Peasants who worked all day in the field packed a hunk of bread and maybe an onion for their lunch. For dinner, there was bean soup, and yet more bread. As minimal as this sounds, the Sicilian pantry became even more spare during periods of famine, which in Sicily amounted to “a time without bread.” A Sicilian proverb recounted by Mary Taylor Simeti in
Pomp and Sustenance
sums it up beautifully:

If I had a saucepan, water, and salt,
I’d make a bread stew—if I had bread.

A loaf of bread for Sicilians embodied the basic goodness of life. Where we might say a person is “as good as gold,” a Sicilian says “as good as bread.” A piece of bread that fell to the ground was kissed, like a child with a scraped knee.

When Sicilians described America as the land of bread and work, they imagined a country without hunger, which, in their experience, was just as miraculous as a city paved in gold. One thing they never imagined, however, was that bread would fall into their hands like manna from heaven. Richard Gambino, describing the powerful work ethic that guided his Brooklyn neighborhood, remembers a phrase often repeated by the local men,
“In questa vita si fa uva,”
literally translated as, “In this life, one produces grapes.” In other words, each one of us has been put on this earth to be useful. Gambino also remembers his grandfather’s Sicilian friends holding up their calloused workers’ hands and saying
“America e icca,”
meaning “America is here—this is America.”
14
For the Sicilian, bread and work were locked together in a kind of dance that began early in life, the day the young Sicilian was old enough to contribute.

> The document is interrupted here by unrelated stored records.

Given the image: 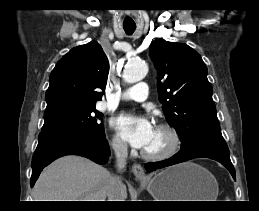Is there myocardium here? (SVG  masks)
<instances>
[{"label": "myocardium", "mask_w": 259, "mask_h": 211, "mask_svg": "<svg viewBox=\"0 0 259 211\" xmlns=\"http://www.w3.org/2000/svg\"><path fill=\"white\" fill-rule=\"evenodd\" d=\"M156 129L164 131L168 136V145L166 148L159 152H148L142 150L141 155L143 158L152 161L164 160L172 157L179 149L181 144V138L178 130L167 122L159 123Z\"/></svg>", "instance_id": "obj_1"}]
</instances>
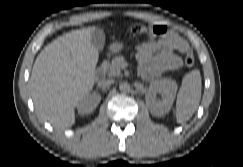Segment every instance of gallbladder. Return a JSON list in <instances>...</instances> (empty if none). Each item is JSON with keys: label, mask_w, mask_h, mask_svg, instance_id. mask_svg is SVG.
<instances>
[{"label": "gallbladder", "mask_w": 243, "mask_h": 167, "mask_svg": "<svg viewBox=\"0 0 243 167\" xmlns=\"http://www.w3.org/2000/svg\"><path fill=\"white\" fill-rule=\"evenodd\" d=\"M91 43L97 51H101L105 44V34L100 28H95L91 33Z\"/></svg>", "instance_id": "gallbladder-1"}]
</instances>
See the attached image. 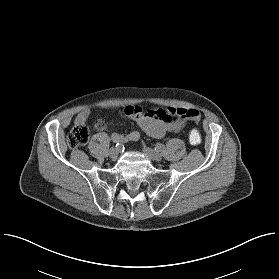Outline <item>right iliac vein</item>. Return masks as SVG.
Returning a JSON list of instances; mask_svg holds the SVG:
<instances>
[{
    "label": "right iliac vein",
    "instance_id": "1",
    "mask_svg": "<svg viewBox=\"0 0 279 279\" xmlns=\"http://www.w3.org/2000/svg\"><path fill=\"white\" fill-rule=\"evenodd\" d=\"M119 154V150L115 147H112L109 151V156L112 158V159H116L117 156Z\"/></svg>",
    "mask_w": 279,
    "mask_h": 279
}]
</instances>
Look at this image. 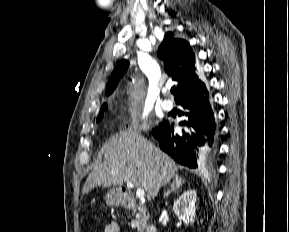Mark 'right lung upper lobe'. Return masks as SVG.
<instances>
[{
	"label": "right lung upper lobe",
	"mask_w": 289,
	"mask_h": 232,
	"mask_svg": "<svg viewBox=\"0 0 289 232\" xmlns=\"http://www.w3.org/2000/svg\"><path fill=\"white\" fill-rule=\"evenodd\" d=\"M157 54L164 61L165 71L178 82L174 94L176 102L188 96L208 92L203 77L195 64V54L186 40L175 38L172 32H168L165 34ZM128 65L129 62L126 60H121L117 64L107 84V96L114 91Z\"/></svg>",
	"instance_id": "cb5924a9"
}]
</instances>
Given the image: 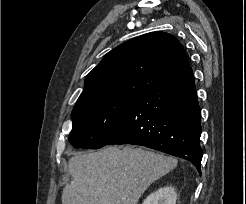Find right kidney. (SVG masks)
<instances>
[{"mask_svg":"<svg viewBox=\"0 0 246 204\" xmlns=\"http://www.w3.org/2000/svg\"><path fill=\"white\" fill-rule=\"evenodd\" d=\"M177 194L173 187H162L150 194L142 204H176Z\"/></svg>","mask_w":246,"mask_h":204,"instance_id":"1","label":"right kidney"}]
</instances>
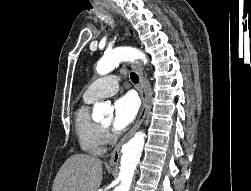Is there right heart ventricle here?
I'll list each match as a JSON object with an SVG mask.
<instances>
[{
	"instance_id": "right-heart-ventricle-1",
	"label": "right heart ventricle",
	"mask_w": 251,
	"mask_h": 191,
	"mask_svg": "<svg viewBox=\"0 0 251 191\" xmlns=\"http://www.w3.org/2000/svg\"><path fill=\"white\" fill-rule=\"evenodd\" d=\"M92 100L83 98L74 116L75 133L80 149L94 156L105 152L104 127L94 121L89 115L88 104Z\"/></svg>"
}]
</instances>
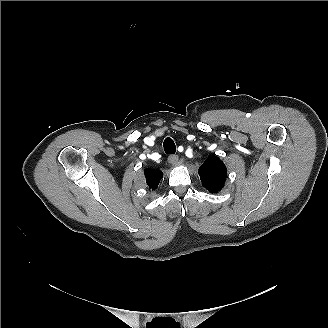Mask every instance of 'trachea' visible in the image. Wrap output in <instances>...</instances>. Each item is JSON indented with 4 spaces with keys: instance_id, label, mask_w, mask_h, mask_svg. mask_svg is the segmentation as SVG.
<instances>
[{
    "instance_id": "3493384b",
    "label": "trachea",
    "mask_w": 328,
    "mask_h": 328,
    "mask_svg": "<svg viewBox=\"0 0 328 328\" xmlns=\"http://www.w3.org/2000/svg\"><path fill=\"white\" fill-rule=\"evenodd\" d=\"M164 150L166 154H175L176 152V145L171 138H166L164 140Z\"/></svg>"
}]
</instances>
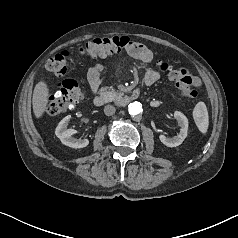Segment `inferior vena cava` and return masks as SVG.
I'll return each mask as SVG.
<instances>
[{
  "mask_svg": "<svg viewBox=\"0 0 238 238\" xmlns=\"http://www.w3.org/2000/svg\"><path fill=\"white\" fill-rule=\"evenodd\" d=\"M115 112H116V108L112 105H106L104 107V113L107 116H111V115L115 114Z\"/></svg>",
  "mask_w": 238,
  "mask_h": 238,
  "instance_id": "inferior-vena-cava-1",
  "label": "inferior vena cava"
}]
</instances>
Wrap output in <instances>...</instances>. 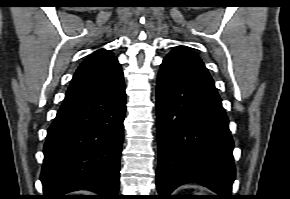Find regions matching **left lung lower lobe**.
Instances as JSON below:
<instances>
[{"label": "left lung lower lobe", "mask_w": 290, "mask_h": 199, "mask_svg": "<svg viewBox=\"0 0 290 199\" xmlns=\"http://www.w3.org/2000/svg\"><path fill=\"white\" fill-rule=\"evenodd\" d=\"M158 168L162 199L185 183H198L230 199L234 142L214 81L202 61L172 50L157 78Z\"/></svg>", "instance_id": "1"}]
</instances>
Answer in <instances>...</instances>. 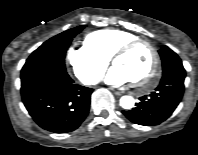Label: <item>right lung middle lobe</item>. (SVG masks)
<instances>
[{"label":"right lung middle lobe","mask_w":198,"mask_h":155,"mask_svg":"<svg viewBox=\"0 0 198 155\" xmlns=\"http://www.w3.org/2000/svg\"><path fill=\"white\" fill-rule=\"evenodd\" d=\"M85 25L78 26L67 31H64L36 49L26 60L29 62H48L65 67V54L72 39L82 31Z\"/></svg>","instance_id":"1"}]
</instances>
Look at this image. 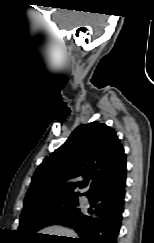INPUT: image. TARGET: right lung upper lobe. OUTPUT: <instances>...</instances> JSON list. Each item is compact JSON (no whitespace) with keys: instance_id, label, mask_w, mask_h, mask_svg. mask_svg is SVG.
I'll return each instance as SVG.
<instances>
[{"instance_id":"obj_1","label":"right lung upper lobe","mask_w":154,"mask_h":243,"mask_svg":"<svg viewBox=\"0 0 154 243\" xmlns=\"http://www.w3.org/2000/svg\"><path fill=\"white\" fill-rule=\"evenodd\" d=\"M125 165L124 150L113 129L97 121L80 125L38 166L24 207L60 196L82 195L74 191L88 184L90 191ZM81 176L86 179L75 182Z\"/></svg>"}]
</instances>
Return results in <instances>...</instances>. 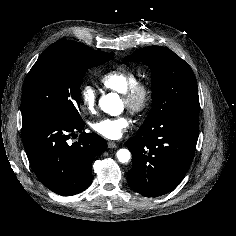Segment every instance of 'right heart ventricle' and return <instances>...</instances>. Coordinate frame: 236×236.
<instances>
[{"instance_id":"1","label":"right heart ventricle","mask_w":236,"mask_h":236,"mask_svg":"<svg viewBox=\"0 0 236 236\" xmlns=\"http://www.w3.org/2000/svg\"><path fill=\"white\" fill-rule=\"evenodd\" d=\"M135 81H137V74L133 70L124 68H116L104 73L100 82L106 89L124 93Z\"/></svg>"}]
</instances>
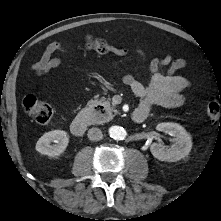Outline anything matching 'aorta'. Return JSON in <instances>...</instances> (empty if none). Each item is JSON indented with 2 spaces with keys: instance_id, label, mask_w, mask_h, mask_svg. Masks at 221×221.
<instances>
[{
  "instance_id": "obj_1",
  "label": "aorta",
  "mask_w": 221,
  "mask_h": 221,
  "mask_svg": "<svg viewBox=\"0 0 221 221\" xmlns=\"http://www.w3.org/2000/svg\"><path fill=\"white\" fill-rule=\"evenodd\" d=\"M109 134L113 139L123 140L126 136V131L120 126H112L109 129Z\"/></svg>"
}]
</instances>
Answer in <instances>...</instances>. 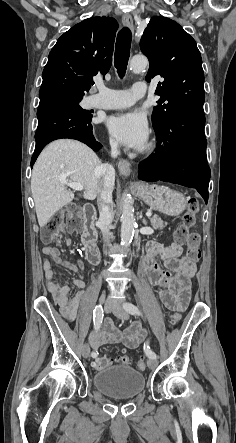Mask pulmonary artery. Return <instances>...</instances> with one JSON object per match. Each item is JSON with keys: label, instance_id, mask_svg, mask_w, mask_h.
Returning a JSON list of instances; mask_svg holds the SVG:
<instances>
[{"label": "pulmonary artery", "instance_id": "1", "mask_svg": "<svg viewBox=\"0 0 236 443\" xmlns=\"http://www.w3.org/2000/svg\"><path fill=\"white\" fill-rule=\"evenodd\" d=\"M97 93L89 96L86 101L88 108L118 109L131 106L145 95L147 87L144 82H136L128 90H113L105 87L102 83L96 84ZM112 96L111 100H101L100 96Z\"/></svg>", "mask_w": 236, "mask_h": 443}]
</instances>
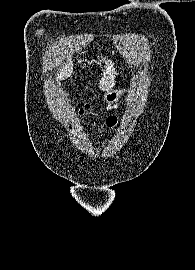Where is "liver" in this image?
Returning a JSON list of instances; mask_svg holds the SVG:
<instances>
[{"mask_svg":"<svg viewBox=\"0 0 195 270\" xmlns=\"http://www.w3.org/2000/svg\"><path fill=\"white\" fill-rule=\"evenodd\" d=\"M103 62H105L106 66L105 69L102 71V78L100 80V85L99 88L101 91H109L115 86V78L117 72L115 71L114 68V63L111 60H106V58H103ZM90 63V62H88ZM86 65L83 66L85 68ZM73 72V64L69 60L67 64H65L62 68V70L57 74V79L58 80H64L65 78H68L71 76Z\"/></svg>","mask_w":195,"mask_h":270,"instance_id":"liver-1","label":"liver"}]
</instances>
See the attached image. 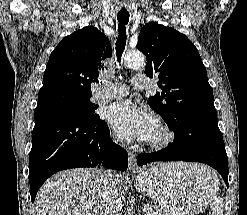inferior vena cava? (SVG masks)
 <instances>
[{"instance_id":"inferior-vena-cava-1","label":"inferior vena cava","mask_w":247,"mask_h":215,"mask_svg":"<svg viewBox=\"0 0 247 215\" xmlns=\"http://www.w3.org/2000/svg\"><path fill=\"white\" fill-rule=\"evenodd\" d=\"M103 182L108 186L109 193L106 197V209L104 215H121L122 201L119 190L120 180L111 170H106L102 175Z\"/></svg>"}]
</instances>
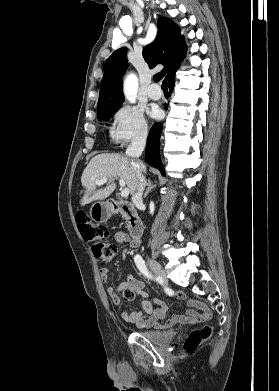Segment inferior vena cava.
Returning a JSON list of instances; mask_svg holds the SVG:
<instances>
[{"label":"inferior vena cava","instance_id":"602c4592","mask_svg":"<svg viewBox=\"0 0 279 391\" xmlns=\"http://www.w3.org/2000/svg\"><path fill=\"white\" fill-rule=\"evenodd\" d=\"M147 129L141 130L132 140L131 144L126 150V155L134 158H138L146 145V140H147ZM134 167V164H133ZM136 178L138 180V186H137V192L133 195L132 201L135 205H138L142 203V194L144 187L146 185L145 178L140 172V170L136 169L134 167Z\"/></svg>","mask_w":279,"mask_h":391}]
</instances>
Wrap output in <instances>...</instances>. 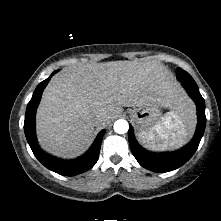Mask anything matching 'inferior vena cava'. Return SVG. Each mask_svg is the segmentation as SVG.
I'll return each mask as SVG.
<instances>
[{"label":"inferior vena cava","mask_w":221,"mask_h":221,"mask_svg":"<svg viewBox=\"0 0 221 221\" xmlns=\"http://www.w3.org/2000/svg\"><path fill=\"white\" fill-rule=\"evenodd\" d=\"M95 119L97 123H102L105 121V116L103 114H98Z\"/></svg>","instance_id":"1"}]
</instances>
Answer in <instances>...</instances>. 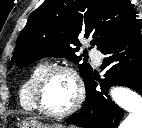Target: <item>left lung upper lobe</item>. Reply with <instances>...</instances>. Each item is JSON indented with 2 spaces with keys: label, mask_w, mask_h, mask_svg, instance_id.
<instances>
[{
  "label": "left lung upper lobe",
  "mask_w": 142,
  "mask_h": 128,
  "mask_svg": "<svg viewBox=\"0 0 142 128\" xmlns=\"http://www.w3.org/2000/svg\"><path fill=\"white\" fill-rule=\"evenodd\" d=\"M136 25L129 0H45L18 36L10 67L13 62L23 67L46 56H67L79 63L82 56L75 55L81 46L79 35L91 38V45L102 50ZM79 71L85 83L93 74L88 63L79 64Z\"/></svg>",
  "instance_id": "obj_1"
}]
</instances>
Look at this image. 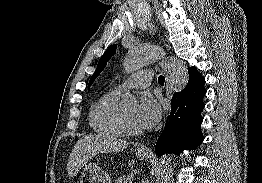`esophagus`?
<instances>
[{
    "label": "esophagus",
    "instance_id": "34e87169",
    "mask_svg": "<svg viewBox=\"0 0 262 183\" xmlns=\"http://www.w3.org/2000/svg\"><path fill=\"white\" fill-rule=\"evenodd\" d=\"M160 64H161V67H162L166 77H168L169 71H168V67H167V60L166 59H162ZM166 95H167V97L169 99L171 98V92H170V88H169L168 85H167V88H166ZM139 149L142 150V151H146V152L150 151L149 148L144 147V146H141Z\"/></svg>",
    "mask_w": 262,
    "mask_h": 183
}]
</instances>
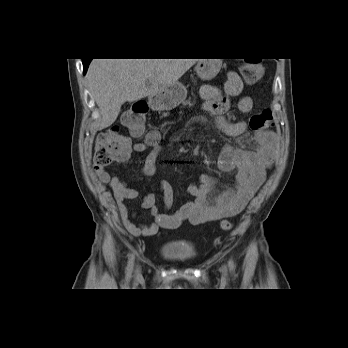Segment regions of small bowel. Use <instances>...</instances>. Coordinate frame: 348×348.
Here are the masks:
<instances>
[{"label": "small bowel", "mask_w": 348, "mask_h": 348, "mask_svg": "<svg viewBox=\"0 0 348 348\" xmlns=\"http://www.w3.org/2000/svg\"><path fill=\"white\" fill-rule=\"evenodd\" d=\"M242 90L243 82L235 72L227 74L221 88L210 84L201 87L204 111L215 117L217 128L227 136H240L247 129L245 121L231 122L225 117L230 110L243 114L252 110V99L250 96L242 95ZM232 98L237 100L232 101ZM195 121L201 122L202 119L198 118ZM275 143L274 132L259 131L255 135L256 145L253 150L225 148L219 157L218 165L225 173L235 175L236 186L222 191L213 202H209V196L215 179L204 176L200 184H192L188 188V193L193 199L180 210L168 213L167 210L173 203V190L169 183L162 182L158 194H149L141 201V208L153 216V221L147 224L135 222L126 204L127 201L138 197V191L120 177L111 176L102 167L96 166L95 171L100 181L112 189L126 230L133 236H151L162 228H176L185 220L193 225H201L240 213L263 184L266 171L275 158ZM160 150L161 146L157 142H138L132 146V152L149 151L141 169V176H151L155 172ZM127 160L128 157L120 162L124 163ZM158 196L162 197L163 208L157 205Z\"/></svg>", "instance_id": "c3829d8e"}]
</instances>
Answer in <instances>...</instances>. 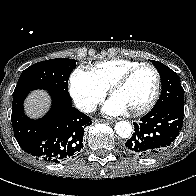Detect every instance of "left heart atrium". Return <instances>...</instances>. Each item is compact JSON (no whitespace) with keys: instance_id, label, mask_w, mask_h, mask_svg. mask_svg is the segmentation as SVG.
Returning a JSON list of instances; mask_svg holds the SVG:
<instances>
[{"instance_id":"left-heart-atrium-1","label":"left heart atrium","mask_w":196,"mask_h":196,"mask_svg":"<svg viewBox=\"0 0 196 196\" xmlns=\"http://www.w3.org/2000/svg\"><path fill=\"white\" fill-rule=\"evenodd\" d=\"M103 111L108 115H122L125 114L128 109L126 106L112 97L105 103Z\"/></svg>"}]
</instances>
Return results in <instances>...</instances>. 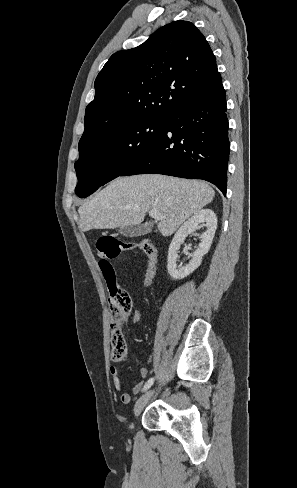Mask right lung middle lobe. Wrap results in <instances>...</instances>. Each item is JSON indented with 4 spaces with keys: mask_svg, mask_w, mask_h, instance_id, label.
Here are the masks:
<instances>
[{
    "mask_svg": "<svg viewBox=\"0 0 297 488\" xmlns=\"http://www.w3.org/2000/svg\"><path fill=\"white\" fill-rule=\"evenodd\" d=\"M167 119L147 118L122 126L96 140H81L75 163V193L87 197L120 176L160 136Z\"/></svg>",
    "mask_w": 297,
    "mask_h": 488,
    "instance_id": "obj_1",
    "label": "right lung middle lobe"
}]
</instances>
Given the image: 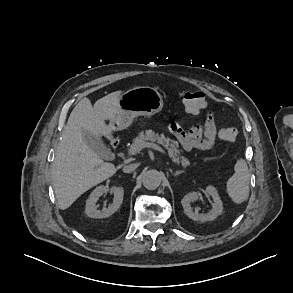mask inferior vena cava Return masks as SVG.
<instances>
[{"label":"inferior vena cava","instance_id":"1","mask_svg":"<svg viewBox=\"0 0 293 293\" xmlns=\"http://www.w3.org/2000/svg\"><path fill=\"white\" fill-rule=\"evenodd\" d=\"M138 167V164H129V165H125L123 167V172L124 173H131L133 172L136 168Z\"/></svg>","mask_w":293,"mask_h":293}]
</instances>
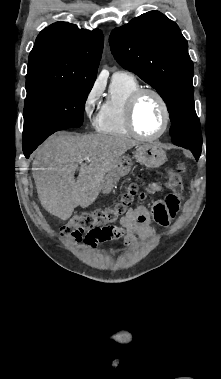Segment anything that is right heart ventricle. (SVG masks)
Returning a JSON list of instances; mask_svg holds the SVG:
<instances>
[{"instance_id":"right-heart-ventricle-1","label":"right heart ventricle","mask_w":221,"mask_h":379,"mask_svg":"<svg viewBox=\"0 0 221 379\" xmlns=\"http://www.w3.org/2000/svg\"><path fill=\"white\" fill-rule=\"evenodd\" d=\"M139 88L138 81L132 75L115 74L108 95L94 120L95 129L108 135H130L125 118L126 104L131 94Z\"/></svg>"}]
</instances>
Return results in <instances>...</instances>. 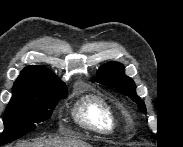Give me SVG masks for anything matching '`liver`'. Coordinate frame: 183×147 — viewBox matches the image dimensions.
I'll list each match as a JSON object with an SVG mask.
<instances>
[{
  "mask_svg": "<svg viewBox=\"0 0 183 147\" xmlns=\"http://www.w3.org/2000/svg\"><path fill=\"white\" fill-rule=\"evenodd\" d=\"M16 147H91L88 143L77 137L53 138L47 140H36L17 144Z\"/></svg>",
  "mask_w": 183,
  "mask_h": 147,
  "instance_id": "6515ba94",
  "label": "liver"
}]
</instances>
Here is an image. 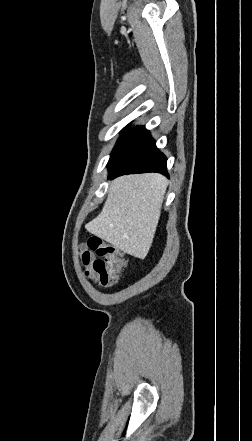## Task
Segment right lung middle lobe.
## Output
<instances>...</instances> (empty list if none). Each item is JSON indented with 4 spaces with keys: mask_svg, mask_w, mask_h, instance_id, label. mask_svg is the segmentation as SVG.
Returning <instances> with one entry per match:
<instances>
[{
    "mask_svg": "<svg viewBox=\"0 0 252 441\" xmlns=\"http://www.w3.org/2000/svg\"><path fill=\"white\" fill-rule=\"evenodd\" d=\"M126 129V128H124ZM133 130H129V131H125L122 133V136L119 138V140L117 141L113 152L111 154L110 160L111 161L114 156L117 154V152L121 149V147L125 144L126 140L128 139V137L130 136V134L132 133Z\"/></svg>",
    "mask_w": 252,
    "mask_h": 441,
    "instance_id": "1",
    "label": "right lung middle lobe"
}]
</instances>
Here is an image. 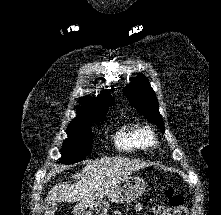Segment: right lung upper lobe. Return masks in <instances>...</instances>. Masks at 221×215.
Segmentation results:
<instances>
[{"instance_id": "cb5924a9", "label": "right lung upper lobe", "mask_w": 221, "mask_h": 215, "mask_svg": "<svg viewBox=\"0 0 221 215\" xmlns=\"http://www.w3.org/2000/svg\"><path fill=\"white\" fill-rule=\"evenodd\" d=\"M112 88L109 91H114ZM114 98L108 93V91L100 94L98 97H81L79 102L81 106H77V117L78 119L85 120H101L106 118V113L109 107L113 105ZM96 104V107L94 106Z\"/></svg>"}]
</instances>
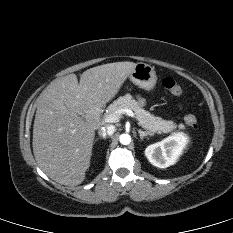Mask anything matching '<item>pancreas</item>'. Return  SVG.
Segmentation results:
<instances>
[{
  "mask_svg": "<svg viewBox=\"0 0 233 233\" xmlns=\"http://www.w3.org/2000/svg\"><path fill=\"white\" fill-rule=\"evenodd\" d=\"M124 108L134 111L139 125L152 135L154 133L173 134L177 128V124L173 121L164 120L161 117H156L152 113L146 111L131 95H125L117 98V100L108 106L105 116L113 114ZM178 128L184 129V126L179 125Z\"/></svg>",
  "mask_w": 233,
  "mask_h": 233,
  "instance_id": "obj_1",
  "label": "pancreas"
}]
</instances>
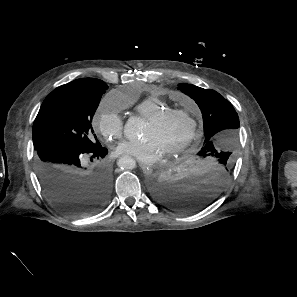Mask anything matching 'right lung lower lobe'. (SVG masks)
I'll return each mask as SVG.
<instances>
[{
    "instance_id": "obj_1",
    "label": "right lung lower lobe",
    "mask_w": 297,
    "mask_h": 297,
    "mask_svg": "<svg viewBox=\"0 0 297 297\" xmlns=\"http://www.w3.org/2000/svg\"><path fill=\"white\" fill-rule=\"evenodd\" d=\"M37 176L50 202L71 215L92 214L108 200L111 175L102 165L85 166L84 157L100 159L108 150L76 148L65 142H49L36 148Z\"/></svg>"
}]
</instances>
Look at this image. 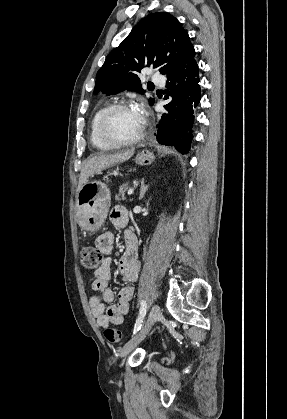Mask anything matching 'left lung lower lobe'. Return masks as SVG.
Wrapping results in <instances>:
<instances>
[{
  "label": "left lung lower lobe",
  "mask_w": 287,
  "mask_h": 419,
  "mask_svg": "<svg viewBox=\"0 0 287 419\" xmlns=\"http://www.w3.org/2000/svg\"><path fill=\"white\" fill-rule=\"evenodd\" d=\"M166 93L172 101L164 106L166 113L157 125L160 144L175 146L187 153L190 149L194 108L200 102L198 65L193 59L186 67L167 76Z\"/></svg>",
  "instance_id": "obj_1"
}]
</instances>
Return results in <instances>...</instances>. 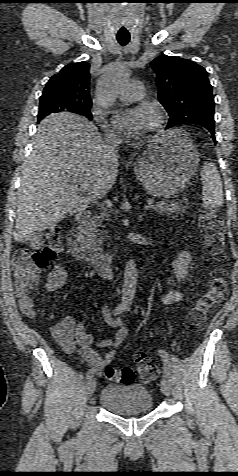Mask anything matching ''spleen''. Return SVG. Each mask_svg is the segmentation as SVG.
<instances>
[{"label": "spleen", "instance_id": "1", "mask_svg": "<svg viewBox=\"0 0 238 476\" xmlns=\"http://www.w3.org/2000/svg\"><path fill=\"white\" fill-rule=\"evenodd\" d=\"M203 190V204L210 209H217L222 206L223 187L217 167L212 162H206L200 173Z\"/></svg>", "mask_w": 238, "mask_h": 476}]
</instances>
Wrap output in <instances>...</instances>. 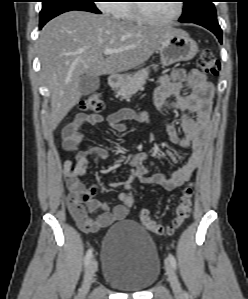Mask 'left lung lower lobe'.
Masks as SVG:
<instances>
[{"mask_svg":"<svg viewBox=\"0 0 248 299\" xmlns=\"http://www.w3.org/2000/svg\"><path fill=\"white\" fill-rule=\"evenodd\" d=\"M195 24L201 25L207 28L208 30H210L211 32H213L218 38V40L220 41V43H222V30L217 20H202V21H198Z\"/></svg>","mask_w":248,"mask_h":299,"instance_id":"1","label":"left lung lower lobe"}]
</instances>
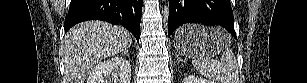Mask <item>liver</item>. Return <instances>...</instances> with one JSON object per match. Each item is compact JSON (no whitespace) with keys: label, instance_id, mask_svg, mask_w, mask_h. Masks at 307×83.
I'll return each mask as SVG.
<instances>
[{"label":"liver","instance_id":"obj_1","mask_svg":"<svg viewBox=\"0 0 307 83\" xmlns=\"http://www.w3.org/2000/svg\"><path fill=\"white\" fill-rule=\"evenodd\" d=\"M131 42L130 33L123 27L102 21L77 24L63 39L64 83H84L95 64L127 50Z\"/></svg>","mask_w":307,"mask_h":83}]
</instances>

Sicilians carried their bread tradition to America, where it continued with certain necessary revisions. On Saturdays in Sicily, women did all their baking for the coming week, a way to preserve precious fuel. In cities like New York, the Italian laborer, now on his own, purchased his weekly ration each Saturday in Little Italy. Here, Italian peddlers sold loaves prepared expressly for the “diggers and ditchers,” immense crusty loaves nearly the size of a wagon wheel. Anyone who could not afford to buy their bread fresh, bought stale loaves, a special sideline of the retail bread trade controlled by women. Bread that was once thrown away was sold by the larger bakeries and retail houses to middlemen who, in turn, sold it to the peddlers, women who sat on the curbstone, their goods piled in a blanket beside them. As the immigrant’s finances swelled, his diet branched out in new directions. Pasta, eggs, and, eventually, meat diverted some of his affection for bread but never replaced it. In the Mangione household, bread was eaten with every course of the Sunday feast, except for the pasta. A bowl of soup without bread was bereft of its faithful companion. Meat without bread was considered sinful.